_Excerpted records_.
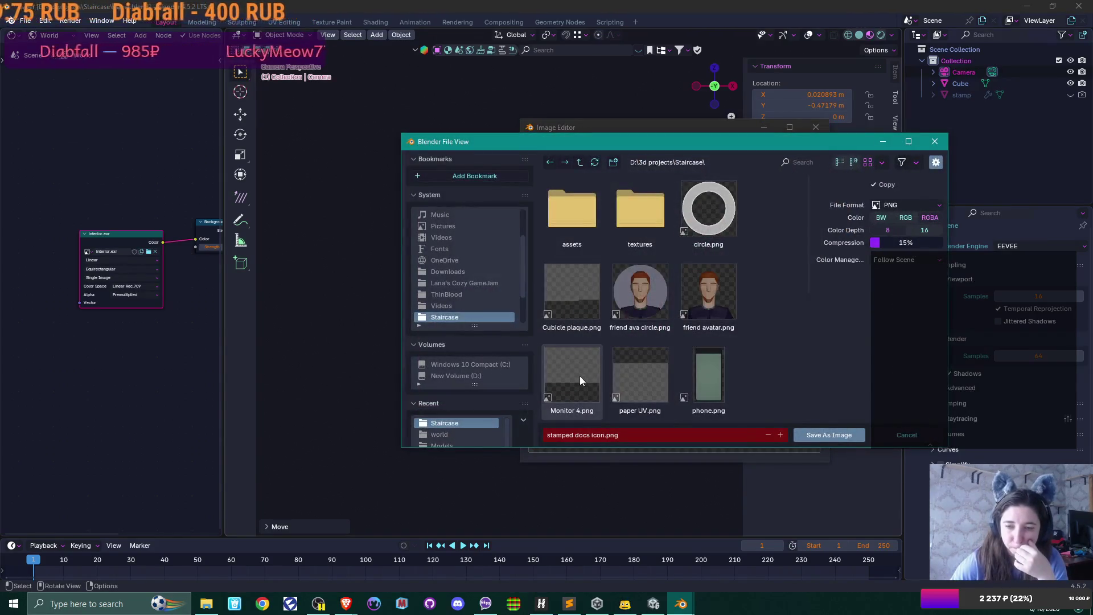
click(825, 437)
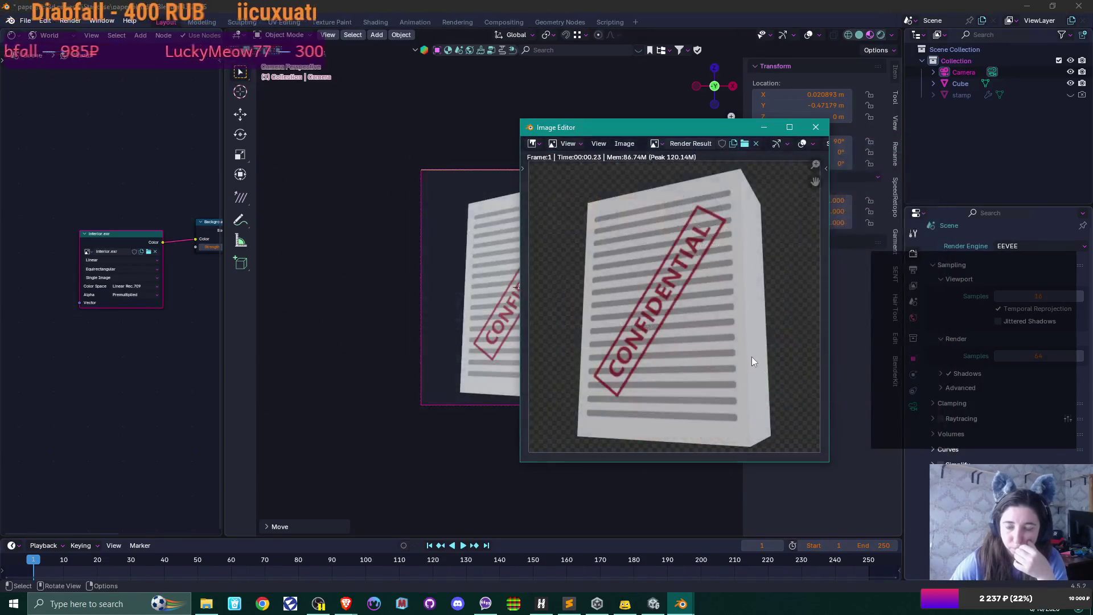
click(816, 128)
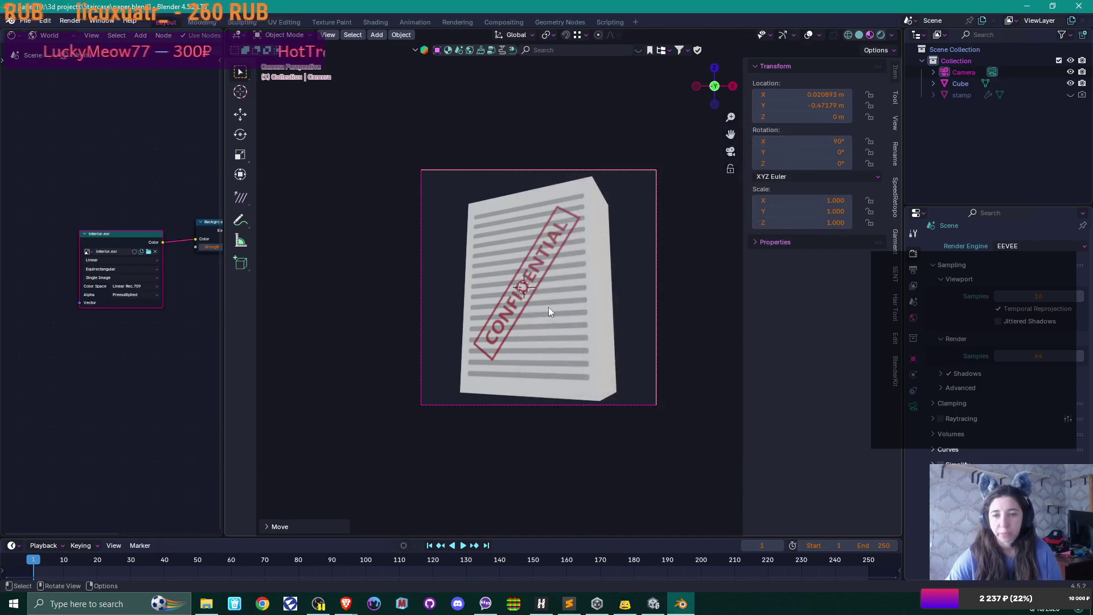
click(533, 286)
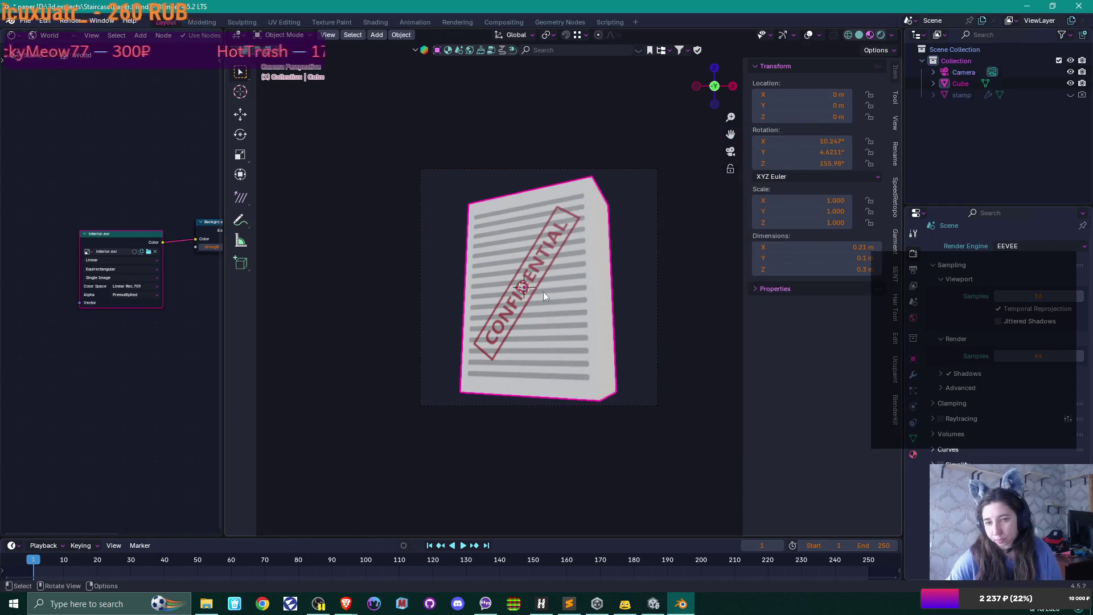
Swap the paper material's texture image to Printed Doc.png.
click(913, 455)
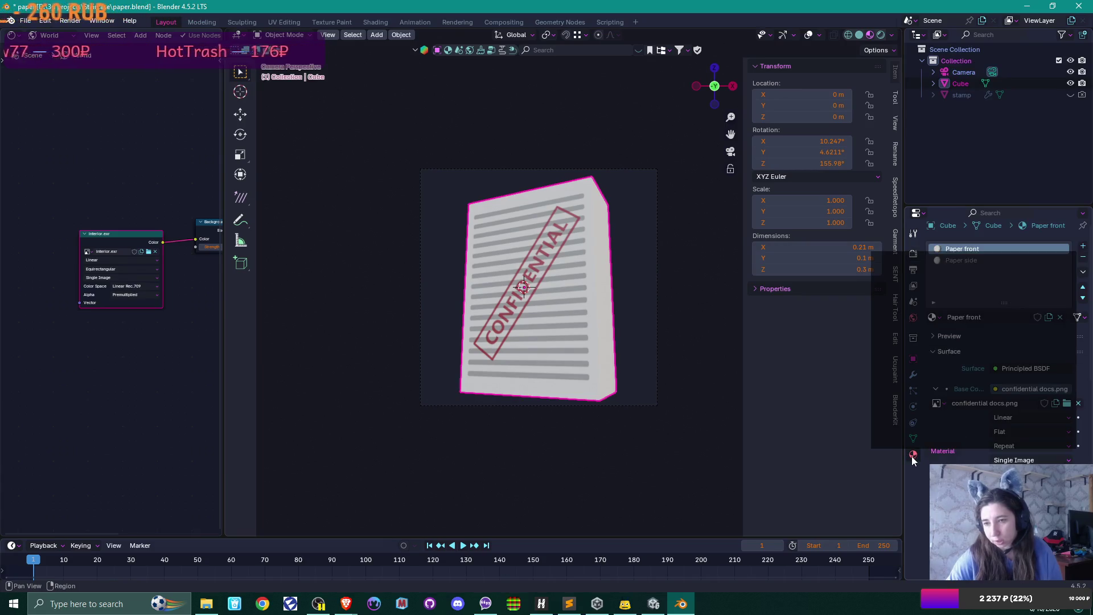
click(1067, 403)
scroll(723, 282, down, 5)
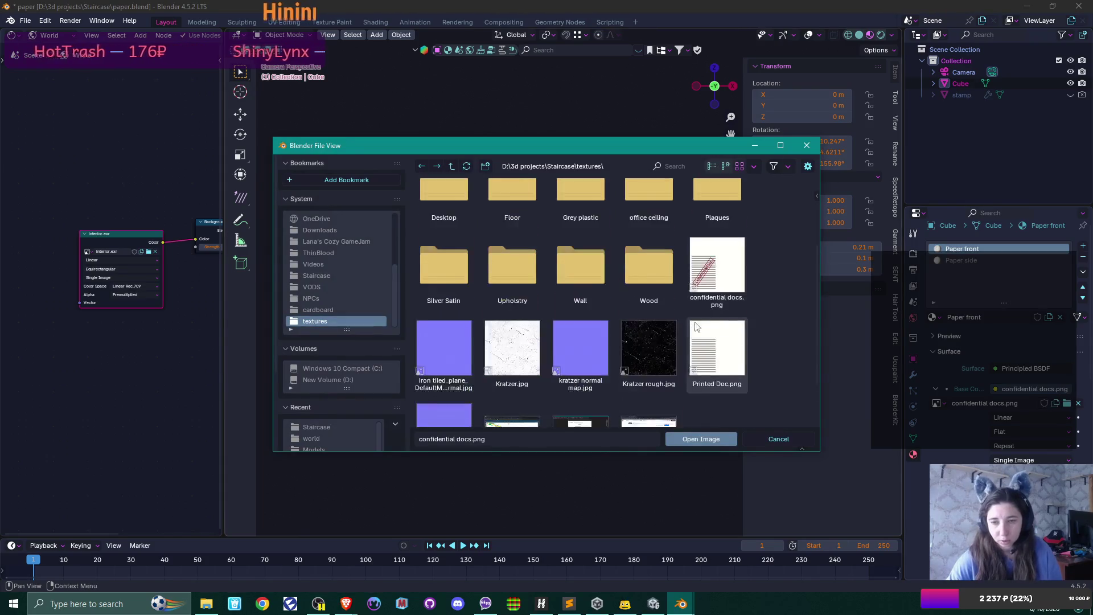
scroll(719, 279, up, 1)
double_click(719, 279)
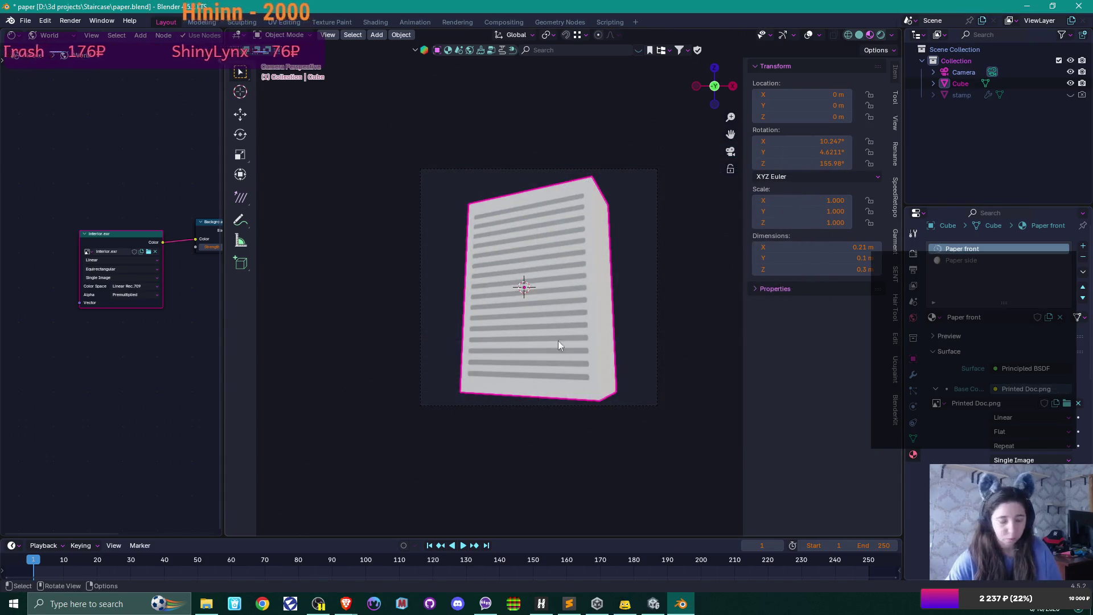
Render the paper, save it as printed docs icon.png, close the render, and hide the paper.
key(F12)
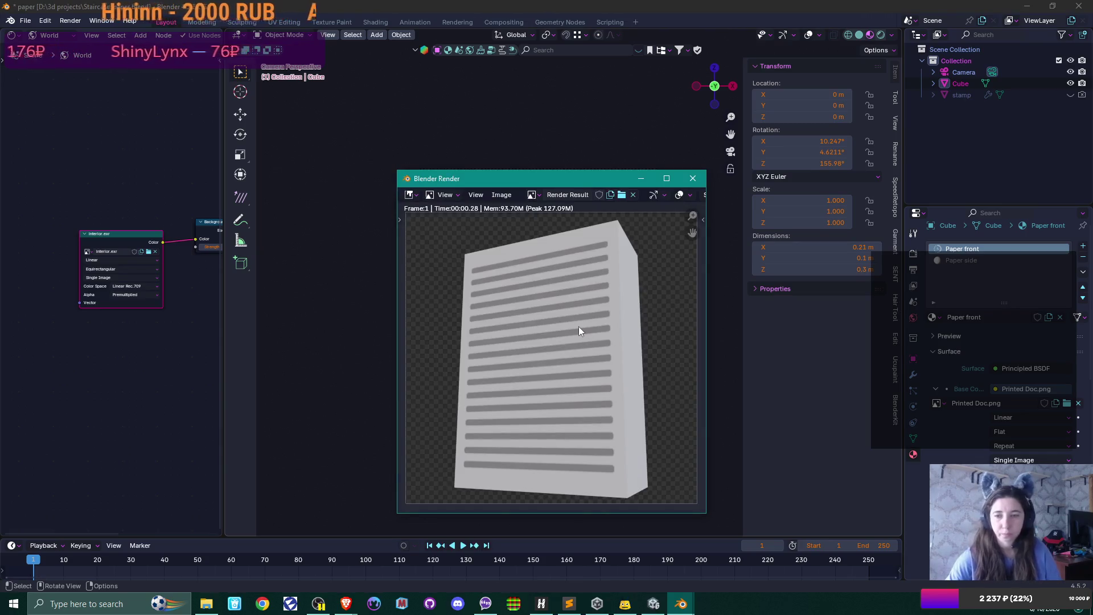
click(502, 195)
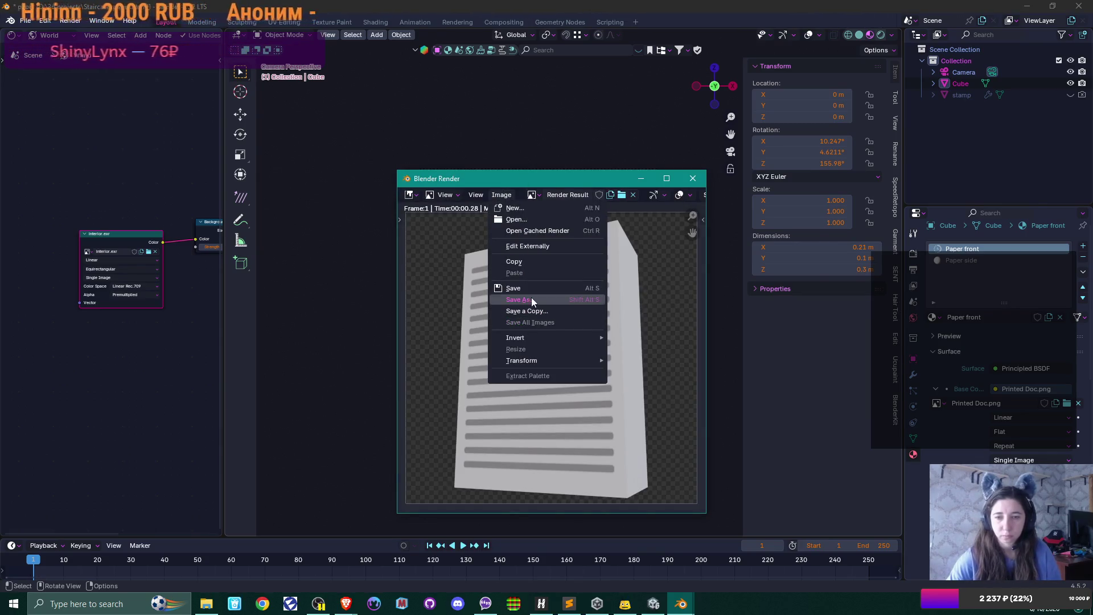
click(531, 298)
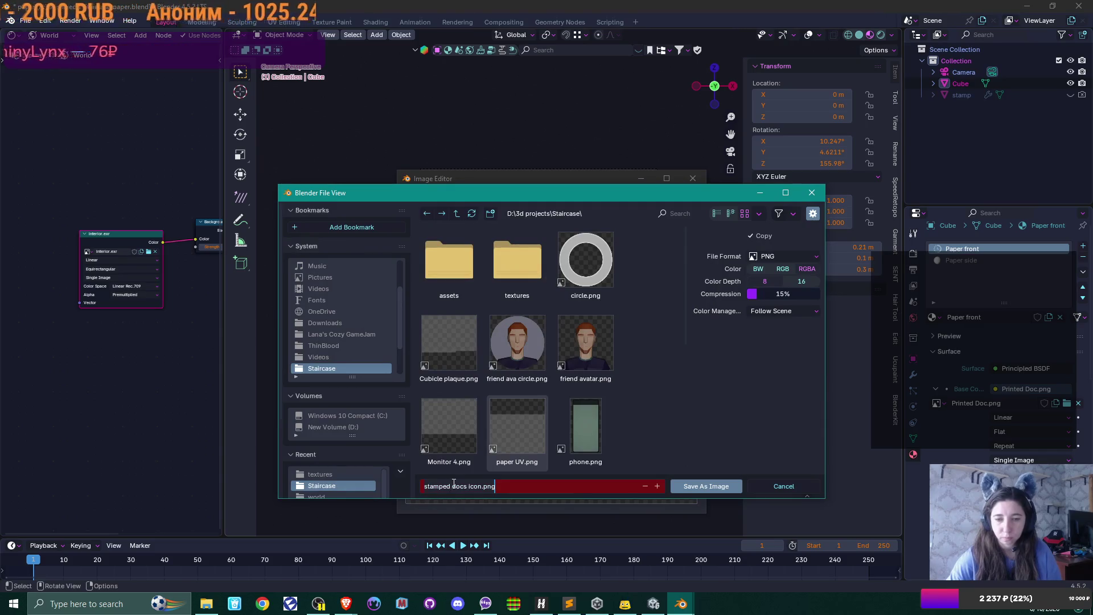
key(BackSpace)
key(BackSpace)
key(BackSpace)
text(pri)
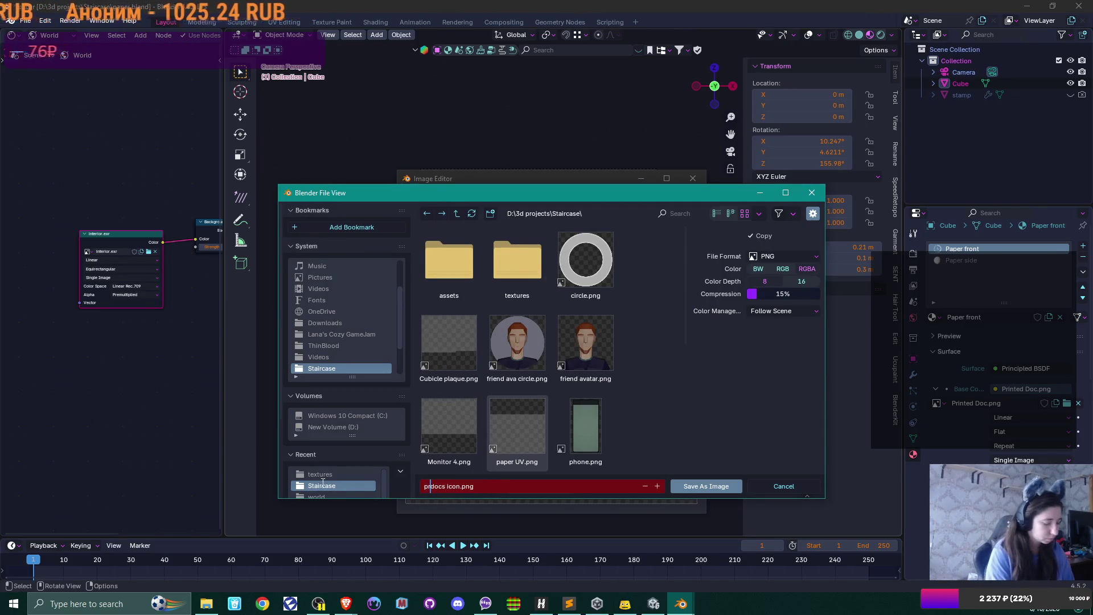
text(nted)
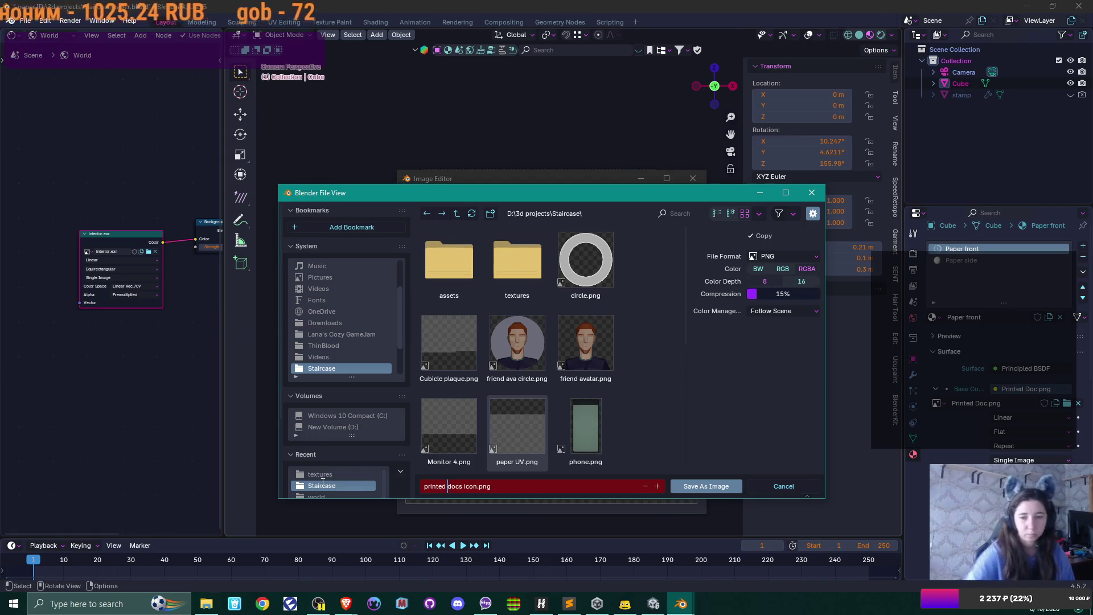
click(703, 486)
click(703, 488)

_Your assignment_.
Where a line of the records contains the word "scroll", copy that line.

_Solution for this task_.
scroll(723, 282, down, 5)
scroll(719, 279, up, 1)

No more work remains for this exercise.